Copy all of the data below verbatim, line for line.

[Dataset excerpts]
━━━
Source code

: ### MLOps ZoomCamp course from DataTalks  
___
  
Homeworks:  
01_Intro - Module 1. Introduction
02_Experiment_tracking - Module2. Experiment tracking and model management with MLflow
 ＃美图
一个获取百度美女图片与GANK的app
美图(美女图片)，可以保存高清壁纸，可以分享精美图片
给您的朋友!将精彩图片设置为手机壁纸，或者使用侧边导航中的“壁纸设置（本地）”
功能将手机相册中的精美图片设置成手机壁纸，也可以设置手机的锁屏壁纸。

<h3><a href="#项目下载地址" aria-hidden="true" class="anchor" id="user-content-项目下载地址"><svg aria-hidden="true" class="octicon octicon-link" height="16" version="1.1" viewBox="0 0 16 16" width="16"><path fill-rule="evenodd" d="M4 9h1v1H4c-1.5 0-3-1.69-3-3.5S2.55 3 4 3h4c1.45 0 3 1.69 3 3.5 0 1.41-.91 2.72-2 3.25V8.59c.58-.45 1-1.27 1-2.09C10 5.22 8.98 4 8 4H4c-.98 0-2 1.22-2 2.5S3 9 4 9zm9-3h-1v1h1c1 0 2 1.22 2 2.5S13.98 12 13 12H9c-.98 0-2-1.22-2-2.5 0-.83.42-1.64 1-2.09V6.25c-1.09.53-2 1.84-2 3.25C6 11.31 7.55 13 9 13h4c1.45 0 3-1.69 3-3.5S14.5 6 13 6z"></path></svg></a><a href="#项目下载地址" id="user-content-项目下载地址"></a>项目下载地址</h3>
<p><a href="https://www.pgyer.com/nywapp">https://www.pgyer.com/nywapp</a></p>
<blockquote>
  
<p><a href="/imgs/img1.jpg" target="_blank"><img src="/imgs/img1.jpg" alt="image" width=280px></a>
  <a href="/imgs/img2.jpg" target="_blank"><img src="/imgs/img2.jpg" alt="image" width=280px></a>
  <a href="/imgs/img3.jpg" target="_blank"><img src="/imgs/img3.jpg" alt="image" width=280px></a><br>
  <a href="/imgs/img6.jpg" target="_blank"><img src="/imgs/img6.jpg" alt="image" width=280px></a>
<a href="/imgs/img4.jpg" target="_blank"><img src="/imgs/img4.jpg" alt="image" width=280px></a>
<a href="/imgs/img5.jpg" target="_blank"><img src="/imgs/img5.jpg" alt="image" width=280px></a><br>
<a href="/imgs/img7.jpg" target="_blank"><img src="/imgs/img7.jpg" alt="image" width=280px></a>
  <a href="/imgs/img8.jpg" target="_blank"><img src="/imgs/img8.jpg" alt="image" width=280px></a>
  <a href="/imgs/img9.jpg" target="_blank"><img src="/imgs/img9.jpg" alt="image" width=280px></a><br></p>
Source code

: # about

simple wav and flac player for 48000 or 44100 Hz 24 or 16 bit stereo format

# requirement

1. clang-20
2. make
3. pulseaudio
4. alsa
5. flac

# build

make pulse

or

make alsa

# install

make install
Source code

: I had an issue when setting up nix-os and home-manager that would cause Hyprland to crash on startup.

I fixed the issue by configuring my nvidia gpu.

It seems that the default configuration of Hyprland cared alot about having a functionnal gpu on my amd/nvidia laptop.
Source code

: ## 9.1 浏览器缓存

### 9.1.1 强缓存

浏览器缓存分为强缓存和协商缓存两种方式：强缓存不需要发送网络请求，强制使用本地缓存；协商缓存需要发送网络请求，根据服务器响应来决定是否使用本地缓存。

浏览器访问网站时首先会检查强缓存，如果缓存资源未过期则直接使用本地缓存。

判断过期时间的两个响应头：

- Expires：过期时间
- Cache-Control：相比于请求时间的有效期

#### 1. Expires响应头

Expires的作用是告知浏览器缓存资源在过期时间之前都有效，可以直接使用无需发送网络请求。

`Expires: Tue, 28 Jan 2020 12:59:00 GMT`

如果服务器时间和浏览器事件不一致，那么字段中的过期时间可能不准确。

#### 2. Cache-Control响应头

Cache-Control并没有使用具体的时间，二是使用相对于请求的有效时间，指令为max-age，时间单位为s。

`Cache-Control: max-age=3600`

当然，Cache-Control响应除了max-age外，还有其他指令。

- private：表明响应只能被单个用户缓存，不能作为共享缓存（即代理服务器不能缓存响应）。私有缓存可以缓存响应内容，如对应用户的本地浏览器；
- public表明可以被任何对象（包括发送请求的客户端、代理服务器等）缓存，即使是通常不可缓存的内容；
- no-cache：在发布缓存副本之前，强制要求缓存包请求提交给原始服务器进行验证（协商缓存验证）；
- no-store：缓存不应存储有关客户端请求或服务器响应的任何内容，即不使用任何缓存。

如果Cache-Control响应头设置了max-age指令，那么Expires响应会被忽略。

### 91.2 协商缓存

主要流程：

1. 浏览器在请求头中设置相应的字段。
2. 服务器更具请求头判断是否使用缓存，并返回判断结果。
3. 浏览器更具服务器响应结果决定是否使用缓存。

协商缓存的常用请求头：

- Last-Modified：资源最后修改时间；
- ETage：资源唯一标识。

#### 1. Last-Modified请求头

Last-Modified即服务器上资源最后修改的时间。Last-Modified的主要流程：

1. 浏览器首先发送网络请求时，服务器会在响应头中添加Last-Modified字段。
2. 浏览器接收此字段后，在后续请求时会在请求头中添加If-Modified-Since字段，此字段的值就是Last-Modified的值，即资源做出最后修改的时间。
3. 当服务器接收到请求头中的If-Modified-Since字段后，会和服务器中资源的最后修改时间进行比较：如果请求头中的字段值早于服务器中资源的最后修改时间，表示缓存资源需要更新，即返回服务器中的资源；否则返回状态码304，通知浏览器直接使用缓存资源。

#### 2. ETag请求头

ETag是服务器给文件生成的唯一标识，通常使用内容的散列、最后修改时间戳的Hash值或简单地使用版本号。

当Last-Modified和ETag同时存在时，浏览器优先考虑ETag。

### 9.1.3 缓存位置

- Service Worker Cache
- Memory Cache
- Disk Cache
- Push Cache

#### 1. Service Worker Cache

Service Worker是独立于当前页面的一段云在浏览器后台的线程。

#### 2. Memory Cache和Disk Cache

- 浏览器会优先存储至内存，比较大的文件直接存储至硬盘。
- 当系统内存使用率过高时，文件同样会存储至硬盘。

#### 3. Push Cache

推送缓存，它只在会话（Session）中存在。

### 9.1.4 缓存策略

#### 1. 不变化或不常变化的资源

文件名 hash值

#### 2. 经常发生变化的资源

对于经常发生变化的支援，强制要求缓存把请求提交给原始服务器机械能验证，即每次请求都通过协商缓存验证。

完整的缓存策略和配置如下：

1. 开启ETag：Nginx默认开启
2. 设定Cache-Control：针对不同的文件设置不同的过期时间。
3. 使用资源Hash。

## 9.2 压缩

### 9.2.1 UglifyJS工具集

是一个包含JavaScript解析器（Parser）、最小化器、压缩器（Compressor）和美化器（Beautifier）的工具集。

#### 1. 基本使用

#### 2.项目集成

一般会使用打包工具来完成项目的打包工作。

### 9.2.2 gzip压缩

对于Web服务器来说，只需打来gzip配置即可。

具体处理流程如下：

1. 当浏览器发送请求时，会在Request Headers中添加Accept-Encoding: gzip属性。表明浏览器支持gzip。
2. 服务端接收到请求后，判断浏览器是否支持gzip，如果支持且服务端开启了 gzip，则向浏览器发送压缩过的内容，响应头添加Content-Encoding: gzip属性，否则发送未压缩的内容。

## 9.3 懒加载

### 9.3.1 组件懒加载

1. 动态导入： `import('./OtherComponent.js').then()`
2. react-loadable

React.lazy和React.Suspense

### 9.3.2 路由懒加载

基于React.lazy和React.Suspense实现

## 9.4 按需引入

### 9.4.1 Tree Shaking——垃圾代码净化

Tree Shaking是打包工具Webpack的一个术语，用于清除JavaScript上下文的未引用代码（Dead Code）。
━━━
• Task result
Source code

: ### MLOps ZoomCamp course from DataTalks  
___
  
Homeworks:  
01_Intro - Module 1. Introduction
02_Experiment_tracking - Module2. Experiment tracking and model management with MLflow
 ＃美图
一个获取百度美女图片与GANK的app
美图(美女图片)，可以保存高清壁纸，可以分享精美图片
给您的朋友!将精彩图片设置为手机壁纸，或者使用侧边导航中的“壁纸设置（本地）”
功能将手机相册中的精美图片设置成手机壁纸，也可以设置手机的锁屏壁纸。

<h3><a href="#项目下载地址" aria-hidden="true" class="anchor" id="user-content-项目下载地址"><svg aria-hidden="true" class="octicon octicon-link" height="16" version="1.1" viewBox="0 0 16 16" width="16"><path fill-rule="evenodd" d="M4 9h1v1H4c-1.5 0-3-1.69-3-3.5S2.55 3 4 3h4c1.45 0 3 1.69 3 3.5 0 1.41-.91 2.72-2 3.25V8.59c.58-.45 1-1.27 1-2.09C10 5.22 8.98 4 8 4H4c-.98 0-2 1.22-2 2.5S3 9 4 9zm9-3h-1v1h1c1 0 2 1.22 2 2.5S13.98 12 13 12H9c-.98 0-2-1.22-2-2.5 0-.83.42-1.64 1-2.09V6.25c-1.09.53-2 1.84-2 3.25C6 11.31 7.55 13 9 13h4c1.45 0 3-1.69 3-3.5S14.5 6 13 6z"></path></svg></a><a href="#项目下载地址" id="user-content-项目下载地址"></a>项目下载地址</h3>
<p><a href="https://www.pgyer.com/nywapp">https://www.pgyer.com/nywapp</a></p>
<blockquote>
  
<p><a href="/imgs/img1.jpg" target="_blank"><img src="/imgs/img1.jpg" alt="image" width=280px></a>
  <a href="/imgs/img2.jpg" target="_blank"><img src="/imgs/img2.jpg" alt="image" width=280px></a>
  <a href="/imgs/img3.jpg" target="_blank"><img src="/imgs/img3.jpg" alt="image" width=280px></a><br>
  <a href="/imgs/img6.jpg" target="_blank"><img src="/imgs/img6.jpg" alt="image" width=280px></a>
<a href="/imgs/img4.jpg" target="_blank"><img src="/imgs/img4.jpg" alt="image" width=280px></a>
<a href="/imgs/img5.jpg" target="_blank"><img src="/imgs/img5.jpg" alt="image" width=280px></a><br>
<a href="/imgs/img7.jpg" target="_blank"><img src="/imgs/img7.jpg" alt="image" width=280px></a>
  <a href="/imgs/img8.jpg" target="_blank"><img src="/imgs/img8.jpg" alt="image" width=280px></a>
  <a href="/imgs/img9.jpg" target="_blank"><img src="/imgs/img9.jpg" alt="image" width=280px></a><br></p>
Source code

: # about

simple wav and flac player for 48000 or 44100 Hz 24 or 16 bit stereo format

# requirement

1. clang-20
2. make
3. pulseaudio
4. alsa
5. flac

# build

make pulse

or

make alsa

# install

make install
Source code

: I had an issue when setting up nix-os and home-manager that would cause Hyprland to crash on startup.

I fixed the issue by configuring my nvidia gpu.

It seems that the default configuration of Hyprland cared alot about having a functionnal gpu on my amd/nvidia laptop.
Source code

: ## 9.1 浏览器缓存

### 9.1.1 强缓存

浏览器缓存分为强缓存和协商缓存两种方式：强缓存不需要发送网络请求，强制使用本地缓存；协商缓存需要发送网络请求，根据服务器响应来决定是否使用本地缓存。

浏览器访问网站时首先会检查强缓存，如果缓存资源未过期则直接使用本地缓存。

判断过期时间的两个响应头：

- Expires：过期时间
- Cache-Control：相比于请求时间的有效期

#### 1. Expires响应头

Expires的作用是告知浏览器缓存资源在过期时间之前都有效，可以直接使用无需发送网络请求。

`Expires: Tue, 28 Jan 2020 12:59:00 GMT`

如果服务器时间和浏览器事件不一致，那么字段中的过期时间可能不准确。

#### 2. Cache-Control响应头

Cache-Control并没有使用具体的时间，二是使用相对于请求的有效时间，指令为max-age，时间单位为s。

`Cache-Control: max-age=3600`

当然，Cache-Control响应除了max-age外，还有其他指令。

- private：表明响应只能被单个用户缓存，不能作为共享缓存（即代理服务器不能缓存响应）。私有缓存可以缓存响应内容，如对应用户的本地浏览器；
- public表明可以被任何对象（包括发送请求的客户端、代理服务器等）缓存，即使是通常不可缓存的内容；
- no-cache：在发布缓存副本之前，强制要求缓存包请求提交给原始服务器进行验证（协商缓存验证）；
- no-store：缓存不应存储有关客户端请求或服务器响应的任何内容，即不使用任何缓存。

如果Cache-Control响应头设置了max-age指令，那么Expires响应会被忽略。

### 91.2 协商缓存

主要流程：

1. 浏览器在请求头中设置相应的字段。
2. 服务器更具请求头判断是否使用缓存，并返回判断结果。
3. 浏览器更具服务器响应结果决定是否使用缓存。

协商缓存的常用请求头：

- Last-Modified：资源最后修改时间；
- ETage：资源唯一标识。

#### 1. Last-Modified请求头

Last-Modified即服务器上资源最后修改的时间。Last-Modified的主要流程：

1. 浏览器首先发送网络请求时，服务器会在响应头中添加Last-Modified字段。
2. 浏览器接收此字段后，在后续请求时会在请求头中添加If-Modified-Since字段，此字段的值就是Last-Modified的值，即资源做出最后修改的时间。
3. 当服务器接收到请求头中的If-Modified-Since字段后，会和服务器中资源的最后修改时间进行比较：如果请求头中的字段值早于服务器中资源的最后修改时间，表示缓存资源需要更新，即返回服务器中的资源；否则返回状态码304，通知浏览器直接使用缓存资源。

#### 2. ETag请求头

ETag是服务器给文件生成的唯一标识，通常使用内容的散列、最后修改时间戳的Hash值或简单地使用版本号。

当Last-Modified和ETag同时存在时，浏览器优先考虑ETag。

### 9.1.3 缓存位置

- Service Worker Cache
- Memory Cache
- Disk Cache
- Push Cache

#### 1. Service Worker Cache

Service Worker是独立于当前页面的一段云在浏览器后台的线程。

#### 2. Memory Cache和Disk Cache

- 浏览器会优先存储至内存，比较大的文件直接存储至硬盘。
- 当系统内存使用率过高时，文件同样会存储至硬盘。

#### 3. Push Cache

推送缓存，它只在会话（Session）中存在。

### 9.1.4 缓存策略

#### 1. 不变化或不常变化的资源

文件名 hash值

#### 2. 经常发生变化的资源

对于经常发生变化的支援，强制要求缓存把请求提交给原始服务器机械能验证，即每次请求都通过协商缓存验证。

完整的缓存策略和配置如下：

1. 开启ETag：Nginx默认开启
2. 设定Cache-Control：针对不同的文件设置不同的过期时间。
3. 使用资源Hash。

## 9.2 压缩

### 9.2.1 UglifyJS工具集

是一个包含JavaScript解析器（Parser）、最小化器、压缩器（Compressor）和美化器（Beautifier）的工具集。

#### 1. 基本使用

#### 2.项目集成

一般会使用打包工具来完成项目的打包工作。

### 9.2.2 gzip压缩

对于Web服务器来说，只需打来gzip配置即可。

具体处理流程如下：

1. 当浏览器发送请求时，会在Request Headers中添加Accept-Encoding: gzip属性。表明浏览器支持gzip。
2. 服务端接收到请求后，判断浏览器是否支持gzip，如果支持且服务端开启了 gzip，则向浏览器发送压缩过的内容，响应头添加Content-Encoding: gzip属性，否则发送未压缩的内容。

## 9.3 懒加载

### 9.3.1 组件懒加载

1. 动态导入： `import('./OtherComponent.js').then()`
2. react-loadable

React.lazy和React.Suspense

### 9.3.2 路由懒加载

基于React.lazy和React.Suspense实现

## 9.4 按需引入

### 9.4.1 Tree Shaking——垃圾代码净化

Tree Shaking是打包工具Webpack的一个术语，用于清除JavaScript上下文的未引用代码（Dead Code）。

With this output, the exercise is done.